Legendary, 4-time World Sumo Champion Byambajav Ulambayar (“Byamba”) wowed the crowds for the 11th year in a row at the US Sumo Open. With 7 wins and just 1 loss in the openweight, Byamba won his 10th heavyweight championship, and extended his 11-year, overall stats to 104 wins and just 5 losses! Those are statistics that may never be broken!

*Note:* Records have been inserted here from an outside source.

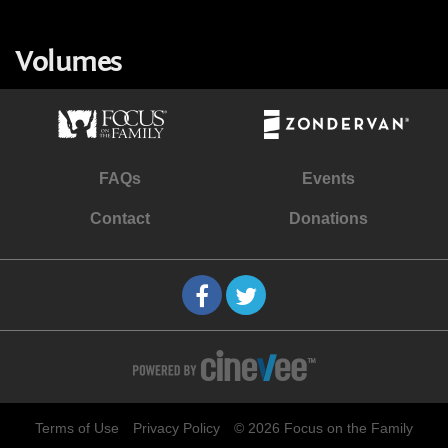
Volumes
FAQs
Events
Contact
Donations
Terms of Use
Privacy Policy
© 2026 Focus on the Family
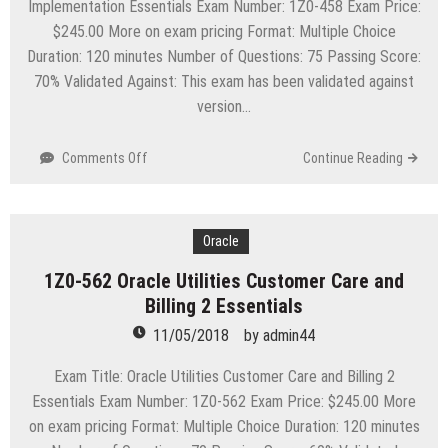
Implementation Essentials Exam Number: 1Z0-458 Exam Price:
$245.00 More on exam pricing Format: Multiple Choice
Duration: 120 minutes Number of Questions: 75 Passing Score:
70% Validated Against: This exam has been validated against
version…
on
Comments Off
Continue Reading
1Z0-
458
Oracle
Utilities
Oracle
Mobile
1Z0-562 Oracle Utilities Customer Care and
Workforce
Billing 2 Essentials
Management
2
11/05/2018
by
admin44
Implementation
Essentials
Exam Title: Oracle Utilities Customer Care and Billing 2
Essentials Exam Number: 1Z0-562 Exam Price: $245.00 More
on exam pricing Format: Multiple Choice Duration: 120 minutes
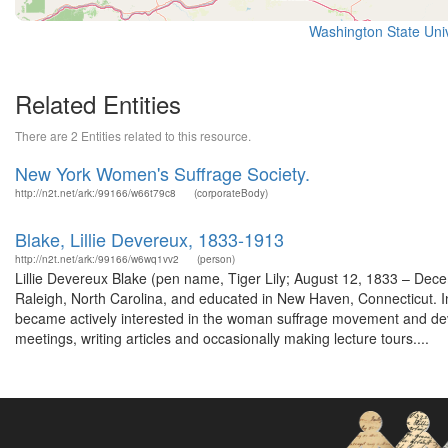
Washington State Unive
Related Entities
There are 2 Entities related to this resource.
New York Women's Suffrage Society.
http://n2t.net/ark:/99166/w66t79c8
(corporateBody)
Blake, Lillie Devereux, 1833-1913
http://n2t.net/ark:/99166/w6wq1vv2
(person)
Lillie Devereux Blake (pen name, Tiger Lily; August 12, 1833 – Dec
Raleigh, North Carolina, and educated in New Haven, Connecticut. In
became actively interested in the woman suffrage movement and devo
meetings, writing articles and occasionally making lecture tours....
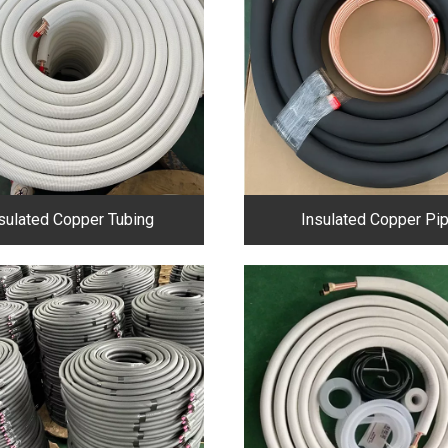
sulated Copper Tubing
Insulated Copper Pi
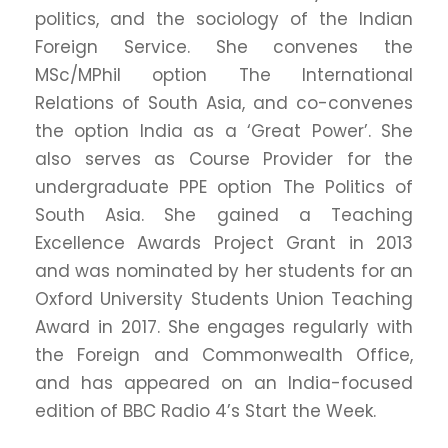
politics, and the sociology of the Indian
Foreign Service. She convenes the
MSc/MPhil option The International
Relations of South Asia, and co-convenes
the option India as a ‘Great Power’. She
also serves as Course Provider for the
undergraduate PPE option The Politics of
South Asia. She gained a Teaching
Excellence Awards Project Grant in 2013
and was nominated by her students for an
Oxford University Students Union Teaching
Award in 2017. She engages regularly with
the Foreign and Commonwealth Office,
and has appeared on an India-focused
edition of BBC Radio 4’s Start the Week.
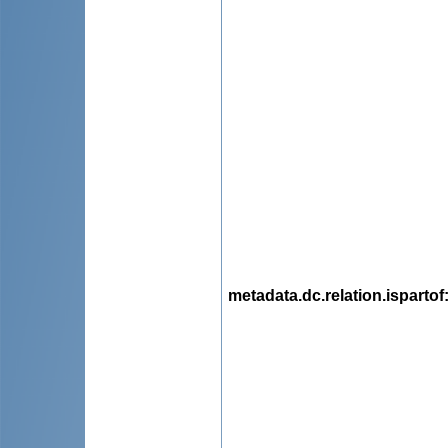
metadata.dc.relation.ispartof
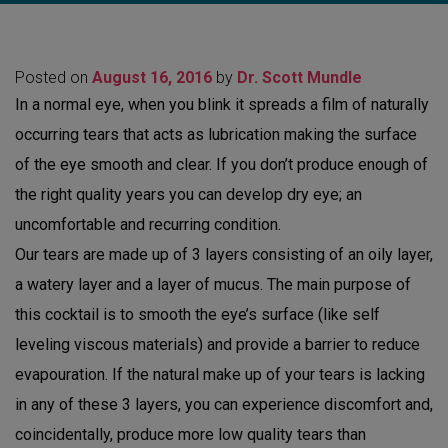
Posted on
August 16, 2016
by
Dr. Scott Mundle
In a normal eye, when you blink it spreads a film of naturally
occurring tears that acts as lubrication making the surface
of the eye smooth and clear. If you don’t produce enough of
the right quality years you can develop dry eye; an
uncomfortable and recurring condition.
Our tears are made up of 3 layers consisting of an oily layer,
a watery layer and a layer of mucus. The main purpose of
this cocktail is to smooth the eye’s surface (like self
leveling viscous materials) and provide a barrier to reduce
evapouration. If the natural make up of your tears is lacking
in any of these 3 layers, you can experience discomfort and,
coincidentally, produce more low quality tears than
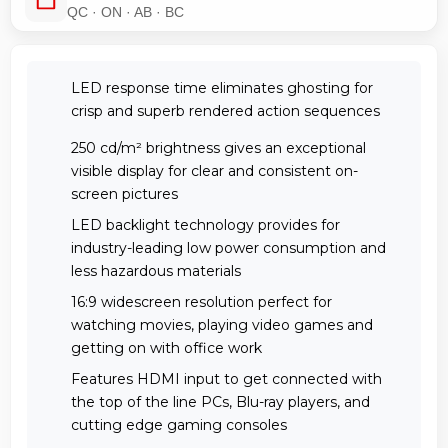
QC · ON · AB · BC
LED response time eliminates ghosting for
crisp and superb rendered action sequences
250 cd/m² brightness gives an exceptional
visible display for clear and consistent on-
screen pictures
LED backlight technology provides for
industry-leading low power consumption and
less hazardous materials
16:9 widescreen resolution perfect for
watching movies, playing video games and
getting on with office work
Features HDMI input to get connected with
the top of the line PCs, Blu-ray players, and
cutting edge gaming consoles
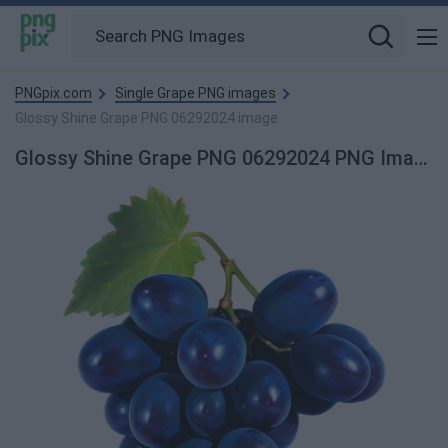
PNGpix.com
Single Grape PNG images
Glossy Shine Grape PNG 06292024 image
Glossy Shine Grape PNG 06292024 PNG Image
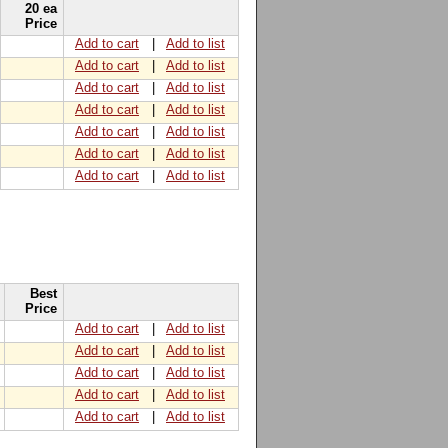
20 ea
Price
Add to cart
|
Add to list
Add to cart
|
Add to list
Add to cart
|
Add to list
Add to cart
|
Add to list
Add to cart
|
Add to list
Add to cart
|
Add to list
Add to cart
|
Add to list
Best
Price
Add to cart
|
Add to list
Add to cart
|
Add to list
Add to cart
|
Add to list
Add to cart
|
Add to list
Add to cart
|
Add to list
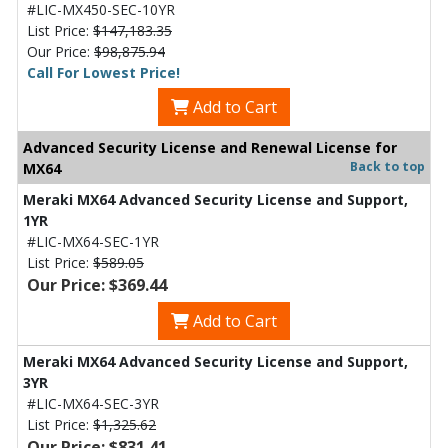
#LIC-MX450-SEC-10YR
List Price:
$147,183.35
Our Price:
$98,875.94
Call For Lowest Price!
Add to Cart
Advanced Security License and Renewal License for
Back to top
MX64
Meraki MX64 Advanced Security License and Support,
1YR
#LIC-MX64-SEC-1YR
List Price:
$589.05
Our Price: $369.44
Add to Cart
Meraki MX64 Advanced Security License and Support,
3YR
#LIC-MX64-SEC-3YR
List Price:
$1,325.62
Our Price: $831.41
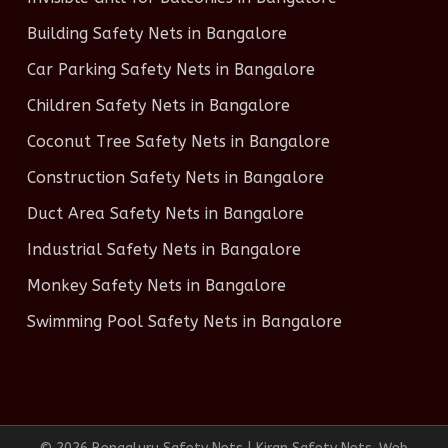
Building Safety Nets in Bangalore
Car Parking Safety Nets in Bangalore
Children Safety Nets in Bangalore
Coconut Tree Safety Nets in Bangalore
Construction Safety Nets in Bangalore
Duct Area Safety Nets in Bangalore
Industrial Safety Nets in Bangalore
Monkey Safety Nets in Bangalore
Swimming Pool Safety Nets in Bangalore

Mongolian middleweight silver medalist, Tuvshintulga Tomortogoo, also dominated his opponents, and lightweight semi-finalist, Jambaldorj Mendsaikhan made a strong showing, too.

RUSSIA AND UKRAINE

If you speak Russian, you have a lot to cheer about. Middleweight Konstantin Abdula-Zade (Russia) fell to both Mongolians in the middleweight class, putting him out of medal contention there, but he came back to stage a shocking upset, defeating Byamba in the openweight quarter-finals. After beating Trent in the semis, Konstantin lost to Takeshi in the finals, earning the openweight silver medal.

All the Ukrainians medaled, too – Anton Chuev (lightweight silver), Vitaliy Borisenko (lightweight bronze), and Yevhenii Orlov (heavyweight silver, openweight bronze).

OTHER STANDOUTS

Egyptian Ramy Elgazar was steady as usual, capturing heavyweight gold. He’s won medals every year for all three years he’s competed. The team from India did well, too, with several middleweight fighters in medal contention.

FOREIGN LADIES

Women from Sweden, Mongolia, and India took almost all the top spots. Undefeated lightweight champion, Julia Hansson, secured gold in her first-ever competition. Mongolians won all other gold and silver women’s medals, and 114-pound Amanpreet Kaur of India grabbed lightweight bronze in a highly-contested group of five. The top 2 Mongolians, Zoljargal Dagvadroj and Gantogos Garmaa got the top two spots in both heavyweight and openweight.